Sensitivity of Hydrologic Partitioning to Snowpack Dynamics, Como Creek, CO

Friday, 19 December 2014
Theodore B Barnhart1, Noah P Molotch1,2, Adrian Adam Harpold3,4, John F Knowles1 and Suzanne P Anderson5, (1)University of Colorado at Boulder, Geography / INSTAAR, Boulder, CO, United States, (2)Jet Propulsion Laboratory, Pasadena, CA, United States, (3)University of Colorado at Boulder, Institute of Arctic and Alpine Research, Boulder, CO, United States, (4)University of Nevada Reno, Natural Resources and Environmental Science, Reno, NV, United States, (5)University of Colorado at Boulder, INSTAAR and Geography, Boulder, CO, United States
Snowmelt is the primary source of surface water in the western United States and many other regions on Earth. Climate warming is forecast to impact the amount of precipitation that falls as snow and forms the mountain snowpack. Climate change induced alterations to snowpack translate to changes in snowpack magnitude, the timing of snowmelt, and changes in snowmelt rate. We ask how these perturbations may impact how snowmelt is partitioned between evapotranspiration (ET) and runoff (R) at Como Creek, a snowmelt dominated catchment on the Colorado Front Range. Como Creek is a 4.5 km2 headwater catchment spanning 2900-3560 m and is part of the Niwot Ridge Long Term Ecological Research Station and the Boulder Creek Critical Zone Observatory. We use observations of snow water equivalent (SWE), ET, and precipitation (P) from Niwot Ridge, CO, and discharge from Como Creek to explore relationships between snowpack dynamics and snowmelt partitioning. Measurements of ET are collected adjacent to Como Creek at the Niwot Ridge Ameriflux site and are assumed representative of the hydrologic fluxes in Como Creek. Analyses from point data show that years with higher peak SWE/P ratios partition proportionally more snowmelt to ET (pValue: 0.045).
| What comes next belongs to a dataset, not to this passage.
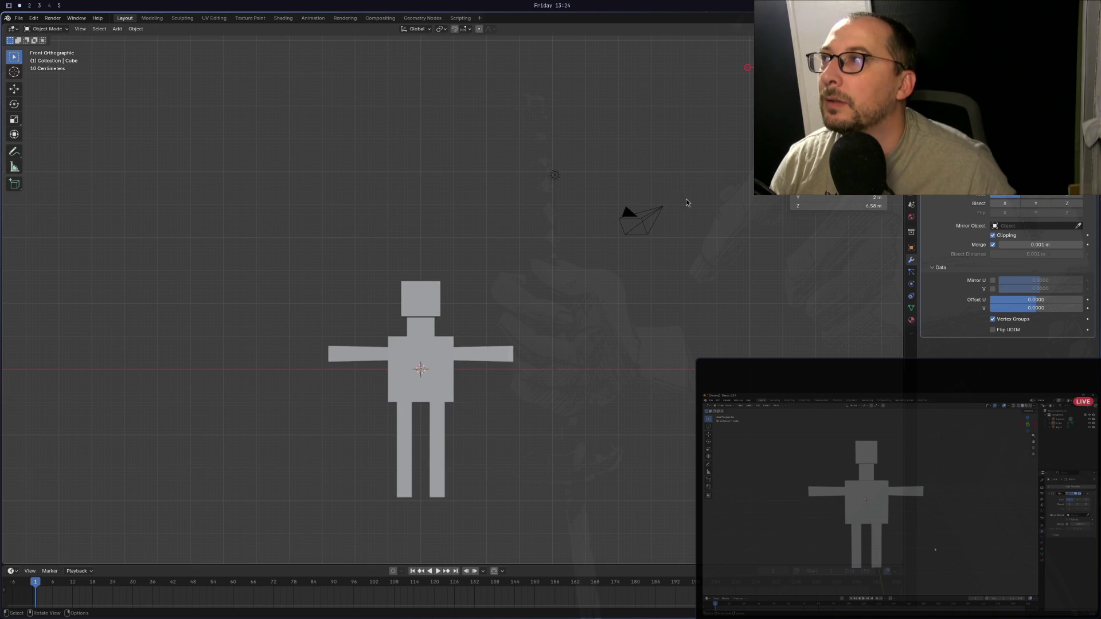
click(1071, 184)
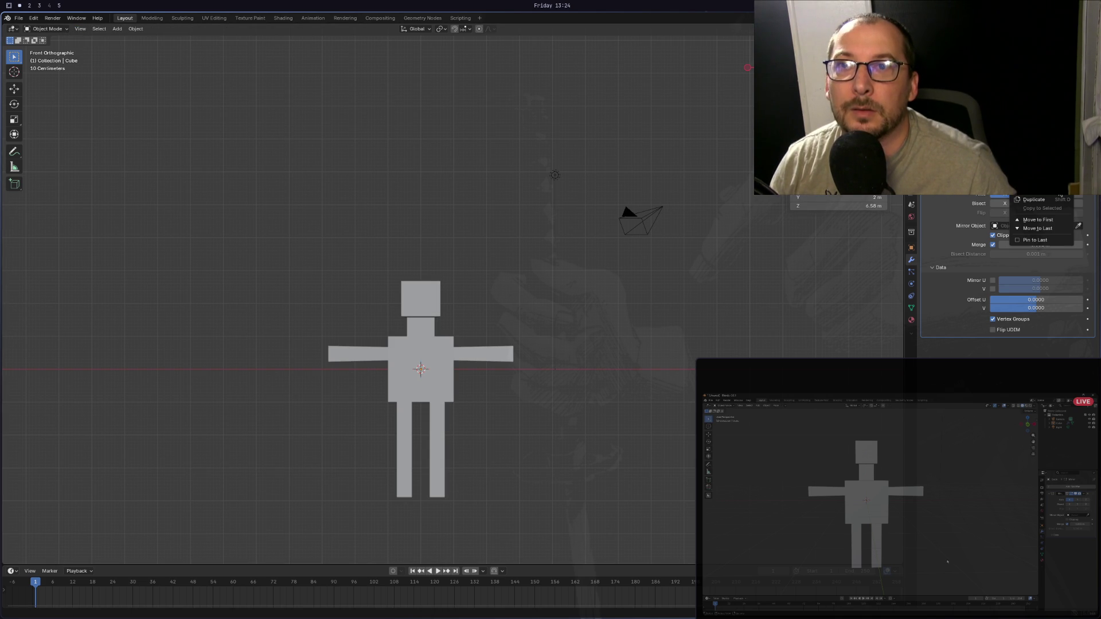
click(1059, 191)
For example, water year (WY) 2005 has a peak SWE/P ratio of 0.49 and a growing season ET normalized by WY precipitation (ET/P) ratio of 0.48 while WY 2008 has a peak SWE/P ratio of 0.83 and an ET/P ratio of 0.82. Observations also show that years that experience later peak SWE (DOY=142) partition proportionally less snowmelt into ET (ET/P=0.42) compared to years that experience earlier peak SWE (DOY=86) and partition proportionally more snowmelt to ET (ET/P=0.56). Further point analyses also suggest that more rapid snowmelt results in proportionally less snowmelt partitioned to ET and more partitioned to runoff. To explore the underlying processes responsible for these relationships at the catchment scale we use the Regional Hydro-Ecologic Simulation System (RHESSys) to model how snowmelt is partitioned between ET and R under observed conditions and under a variety of climate change induced snowmelt timing, magnitude, and rate scenarios.